Problem to solve – Read through the material below and copy each line in which the word "their" occurs.

Data provided –

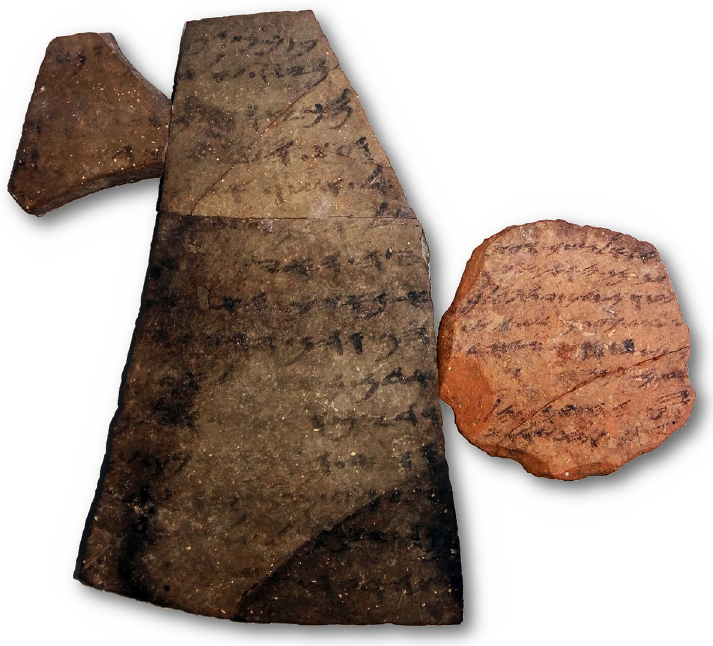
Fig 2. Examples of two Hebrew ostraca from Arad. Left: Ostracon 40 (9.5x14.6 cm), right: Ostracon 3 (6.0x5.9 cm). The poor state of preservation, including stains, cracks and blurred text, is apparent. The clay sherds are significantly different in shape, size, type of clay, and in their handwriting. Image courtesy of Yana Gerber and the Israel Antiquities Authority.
---
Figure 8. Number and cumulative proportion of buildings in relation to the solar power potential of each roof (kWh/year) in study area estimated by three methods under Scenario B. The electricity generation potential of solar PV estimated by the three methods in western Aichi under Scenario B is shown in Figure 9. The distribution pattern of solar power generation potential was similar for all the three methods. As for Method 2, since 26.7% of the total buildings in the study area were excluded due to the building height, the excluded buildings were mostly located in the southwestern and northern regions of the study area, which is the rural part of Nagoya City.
---
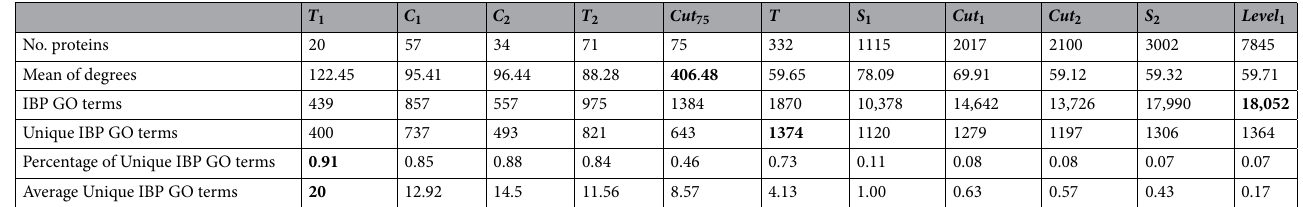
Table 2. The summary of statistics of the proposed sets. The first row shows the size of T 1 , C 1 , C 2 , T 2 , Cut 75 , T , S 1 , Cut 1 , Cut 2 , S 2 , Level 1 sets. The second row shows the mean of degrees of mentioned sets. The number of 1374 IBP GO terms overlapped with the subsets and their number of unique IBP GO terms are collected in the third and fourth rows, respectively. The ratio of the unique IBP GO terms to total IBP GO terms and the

Exercise response –
Fig 2. Examples of two Hebrew ostraca from Arad. Left: Ostracon 40 (9.5x14.6 cm), right: Ostracon 3 (6.0x5.9 cm). The poor state of preservation, including stains, cracks and blurred text, is apparent. The clay sherds are significantly different in shape, size, type of clay, and in their handwriting. Image courtesy of Yana Gerber and the Israel Antiquities Authority.
Table 2. The summary of statistics of the proposed sets. The first row shows the size of T 1 , C 1 , C 2 , T 2 , Cut 75 , T , S 1 , Cut 1 , Cut 2 , S 2 , Level 1 sets. The second row shows the mean of degrees of mentioned sets. The number of 1374 IBP GO terms overlapped with the subsets and their number of unique IBP GO terms are collected in the third and fourth rows, respectively. The ratio of the unique IBP GO terms to total IBP GO terms and the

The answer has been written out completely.